A judge on Friday blocked a proposed settlement on AMC Entertainment Holdings’ stock conversion plan that would allow the company to issue more shares, sending its common shares soaring and preferred shares down in after-hours trading.
Delaware Vice Chancellor Morgan Zurn said in the ruling that she cannot approve the settlement “as submitted,” because it would release potential claims by preferred shareholders who were not represented in the lawsuit or settlement.
AMC shares were up 69% at $7.44 in trading after the bell. Its preferred shares were down 20% at $1.43.
The company was sued in February for allegedly rigging a shareholder vote that would allow AMC to convert preferred stock to common stock and issue hundreds of millions of new shares.
The conversion would dilute the common stockholders’ ownership, but allow AMC to pay down some of its $5.1 billion in debt.

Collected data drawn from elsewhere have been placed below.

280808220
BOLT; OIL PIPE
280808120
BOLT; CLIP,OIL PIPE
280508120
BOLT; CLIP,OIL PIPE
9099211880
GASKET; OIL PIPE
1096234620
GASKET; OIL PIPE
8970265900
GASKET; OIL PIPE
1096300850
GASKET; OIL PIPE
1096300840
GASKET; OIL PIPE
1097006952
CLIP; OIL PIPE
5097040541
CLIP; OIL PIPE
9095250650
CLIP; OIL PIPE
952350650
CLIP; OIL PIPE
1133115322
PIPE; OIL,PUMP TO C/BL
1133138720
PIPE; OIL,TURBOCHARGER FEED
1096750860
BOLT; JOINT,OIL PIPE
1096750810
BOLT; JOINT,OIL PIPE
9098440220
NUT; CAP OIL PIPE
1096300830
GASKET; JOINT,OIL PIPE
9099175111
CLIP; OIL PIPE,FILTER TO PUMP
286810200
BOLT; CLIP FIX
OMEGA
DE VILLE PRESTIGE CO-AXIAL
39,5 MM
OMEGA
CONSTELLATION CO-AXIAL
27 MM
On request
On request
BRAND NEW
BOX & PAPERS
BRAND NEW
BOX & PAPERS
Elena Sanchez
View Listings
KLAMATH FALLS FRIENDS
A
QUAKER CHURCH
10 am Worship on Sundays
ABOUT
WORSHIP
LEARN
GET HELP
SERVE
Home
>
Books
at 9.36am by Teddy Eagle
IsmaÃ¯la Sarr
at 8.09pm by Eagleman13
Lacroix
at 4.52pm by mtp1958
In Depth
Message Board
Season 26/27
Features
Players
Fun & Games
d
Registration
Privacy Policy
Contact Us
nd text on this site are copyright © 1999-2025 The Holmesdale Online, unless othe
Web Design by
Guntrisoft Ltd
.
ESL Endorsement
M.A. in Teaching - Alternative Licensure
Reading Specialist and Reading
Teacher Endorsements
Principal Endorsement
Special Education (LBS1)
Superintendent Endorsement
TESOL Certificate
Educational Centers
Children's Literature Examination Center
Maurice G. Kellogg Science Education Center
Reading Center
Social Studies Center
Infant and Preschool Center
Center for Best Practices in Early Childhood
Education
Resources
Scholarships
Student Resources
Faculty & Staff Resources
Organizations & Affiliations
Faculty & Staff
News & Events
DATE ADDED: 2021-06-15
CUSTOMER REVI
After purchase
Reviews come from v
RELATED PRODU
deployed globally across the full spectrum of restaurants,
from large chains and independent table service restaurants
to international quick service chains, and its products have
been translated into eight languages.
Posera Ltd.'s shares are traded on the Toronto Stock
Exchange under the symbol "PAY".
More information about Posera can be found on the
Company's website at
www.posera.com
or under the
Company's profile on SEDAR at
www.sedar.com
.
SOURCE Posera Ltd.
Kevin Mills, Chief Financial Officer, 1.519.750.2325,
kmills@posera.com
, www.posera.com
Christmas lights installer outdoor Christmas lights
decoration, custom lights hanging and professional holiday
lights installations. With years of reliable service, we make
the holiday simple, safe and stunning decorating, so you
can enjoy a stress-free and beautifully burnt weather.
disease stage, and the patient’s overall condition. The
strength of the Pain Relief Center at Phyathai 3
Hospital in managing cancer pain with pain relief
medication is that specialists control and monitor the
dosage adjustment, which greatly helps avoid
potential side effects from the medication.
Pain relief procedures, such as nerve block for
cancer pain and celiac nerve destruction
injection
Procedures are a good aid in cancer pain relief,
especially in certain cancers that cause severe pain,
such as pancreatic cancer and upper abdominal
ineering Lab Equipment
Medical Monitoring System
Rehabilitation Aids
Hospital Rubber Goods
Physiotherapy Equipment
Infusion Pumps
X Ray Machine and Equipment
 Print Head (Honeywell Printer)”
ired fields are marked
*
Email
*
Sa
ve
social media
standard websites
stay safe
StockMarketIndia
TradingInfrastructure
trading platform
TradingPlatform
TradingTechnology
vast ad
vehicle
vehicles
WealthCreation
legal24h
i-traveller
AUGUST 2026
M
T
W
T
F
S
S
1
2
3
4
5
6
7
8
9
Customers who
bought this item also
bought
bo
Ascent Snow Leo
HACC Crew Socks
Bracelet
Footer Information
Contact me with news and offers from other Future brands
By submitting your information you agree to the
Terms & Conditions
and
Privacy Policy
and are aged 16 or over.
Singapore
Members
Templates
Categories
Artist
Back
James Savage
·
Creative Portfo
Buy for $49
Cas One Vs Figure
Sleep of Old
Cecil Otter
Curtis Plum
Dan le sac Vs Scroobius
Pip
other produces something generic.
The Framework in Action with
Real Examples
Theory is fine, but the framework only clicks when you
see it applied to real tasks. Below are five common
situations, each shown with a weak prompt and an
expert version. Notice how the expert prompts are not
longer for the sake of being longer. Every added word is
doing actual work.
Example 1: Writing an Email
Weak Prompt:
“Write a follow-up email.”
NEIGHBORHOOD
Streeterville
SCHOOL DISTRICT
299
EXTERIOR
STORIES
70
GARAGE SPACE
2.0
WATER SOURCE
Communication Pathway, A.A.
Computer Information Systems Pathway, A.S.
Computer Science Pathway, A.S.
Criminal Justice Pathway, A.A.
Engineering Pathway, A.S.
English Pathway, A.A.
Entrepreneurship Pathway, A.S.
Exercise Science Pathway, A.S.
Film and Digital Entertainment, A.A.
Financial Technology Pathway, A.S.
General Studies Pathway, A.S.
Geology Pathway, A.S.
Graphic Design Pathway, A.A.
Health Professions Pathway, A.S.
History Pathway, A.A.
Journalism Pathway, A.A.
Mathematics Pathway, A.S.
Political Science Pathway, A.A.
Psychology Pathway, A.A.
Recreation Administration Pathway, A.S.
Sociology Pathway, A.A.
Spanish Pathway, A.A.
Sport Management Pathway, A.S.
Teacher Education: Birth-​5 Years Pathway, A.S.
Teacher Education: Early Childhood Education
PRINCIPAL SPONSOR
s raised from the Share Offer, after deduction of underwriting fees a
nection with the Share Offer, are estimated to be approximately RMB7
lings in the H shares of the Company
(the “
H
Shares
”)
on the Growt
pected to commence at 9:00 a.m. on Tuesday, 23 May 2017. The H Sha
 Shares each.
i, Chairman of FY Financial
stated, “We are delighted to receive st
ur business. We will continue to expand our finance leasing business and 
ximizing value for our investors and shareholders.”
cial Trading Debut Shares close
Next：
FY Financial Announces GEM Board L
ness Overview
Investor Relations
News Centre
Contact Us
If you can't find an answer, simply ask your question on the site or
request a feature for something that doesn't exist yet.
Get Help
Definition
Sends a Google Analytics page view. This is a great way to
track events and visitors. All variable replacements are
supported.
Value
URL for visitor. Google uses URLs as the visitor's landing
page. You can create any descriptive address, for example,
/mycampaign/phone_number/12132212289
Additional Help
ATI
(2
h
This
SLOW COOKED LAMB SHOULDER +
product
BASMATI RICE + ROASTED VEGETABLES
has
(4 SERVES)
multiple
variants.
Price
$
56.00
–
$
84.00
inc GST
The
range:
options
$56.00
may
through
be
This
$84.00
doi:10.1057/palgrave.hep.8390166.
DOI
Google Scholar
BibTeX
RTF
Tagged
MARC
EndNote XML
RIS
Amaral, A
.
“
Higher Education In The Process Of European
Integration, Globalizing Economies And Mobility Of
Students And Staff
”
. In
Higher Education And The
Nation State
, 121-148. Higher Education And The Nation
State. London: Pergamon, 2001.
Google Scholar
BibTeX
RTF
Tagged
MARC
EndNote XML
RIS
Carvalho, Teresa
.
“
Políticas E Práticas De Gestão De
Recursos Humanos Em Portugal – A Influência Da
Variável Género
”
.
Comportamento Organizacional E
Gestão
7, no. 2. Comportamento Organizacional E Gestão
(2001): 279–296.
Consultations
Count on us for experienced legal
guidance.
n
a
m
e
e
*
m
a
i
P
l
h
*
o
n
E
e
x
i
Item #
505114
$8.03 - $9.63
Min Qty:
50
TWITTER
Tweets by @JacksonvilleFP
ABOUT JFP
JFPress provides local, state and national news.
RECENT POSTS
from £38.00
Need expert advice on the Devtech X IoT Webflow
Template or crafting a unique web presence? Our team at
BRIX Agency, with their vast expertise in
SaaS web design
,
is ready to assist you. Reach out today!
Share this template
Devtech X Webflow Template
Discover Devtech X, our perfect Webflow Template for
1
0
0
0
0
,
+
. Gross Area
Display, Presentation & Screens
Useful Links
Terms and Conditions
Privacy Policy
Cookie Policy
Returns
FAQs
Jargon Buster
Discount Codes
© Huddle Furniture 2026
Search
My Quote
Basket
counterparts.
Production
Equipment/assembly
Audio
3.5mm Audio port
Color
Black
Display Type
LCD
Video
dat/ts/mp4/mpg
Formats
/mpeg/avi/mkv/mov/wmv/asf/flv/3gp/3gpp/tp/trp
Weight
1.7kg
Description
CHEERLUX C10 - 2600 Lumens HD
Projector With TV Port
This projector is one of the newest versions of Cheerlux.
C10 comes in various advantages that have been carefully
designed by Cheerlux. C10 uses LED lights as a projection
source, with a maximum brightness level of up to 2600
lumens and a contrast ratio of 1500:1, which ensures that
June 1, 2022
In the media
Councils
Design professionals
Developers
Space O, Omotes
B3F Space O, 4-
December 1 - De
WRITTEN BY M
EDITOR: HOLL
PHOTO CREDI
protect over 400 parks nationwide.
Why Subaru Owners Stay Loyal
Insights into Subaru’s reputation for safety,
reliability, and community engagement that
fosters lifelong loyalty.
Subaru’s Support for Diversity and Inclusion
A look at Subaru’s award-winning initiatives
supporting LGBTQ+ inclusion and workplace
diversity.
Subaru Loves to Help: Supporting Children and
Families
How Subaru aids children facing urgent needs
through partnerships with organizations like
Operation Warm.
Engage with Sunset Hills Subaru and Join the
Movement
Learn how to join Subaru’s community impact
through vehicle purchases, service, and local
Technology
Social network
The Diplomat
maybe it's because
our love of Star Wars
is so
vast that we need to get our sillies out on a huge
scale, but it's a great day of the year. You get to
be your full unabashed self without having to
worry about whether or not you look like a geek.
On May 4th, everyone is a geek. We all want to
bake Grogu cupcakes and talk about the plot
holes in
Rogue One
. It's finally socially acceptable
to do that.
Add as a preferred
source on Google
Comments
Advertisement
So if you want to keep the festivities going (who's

AMC has told investors it is burning cash at an unsustainable rate and warned that an inability to raise capital could force the company into bankruptcy.
It cannot carry out its plan to do so until the litigation has been resolved.
The settlement received more than 2,800 objections from shareholders, a level of interest Zurn called “unprecedented” in her ruling on Friday.
“AMC’s stockholder base is extraordinary,” she said, adding that many “care passionately about their stock ownership and the company.”
The judge rejected the settlement after determining the holders of common stock could not release AMC from potential claims that belong to holders of preferred shares, an issue which objectors did not raise.
Many objectors sought permission to opt out of the settlement and sue on their own behalf, dismissing AMC’s dire financial predictions as “fear tactics.”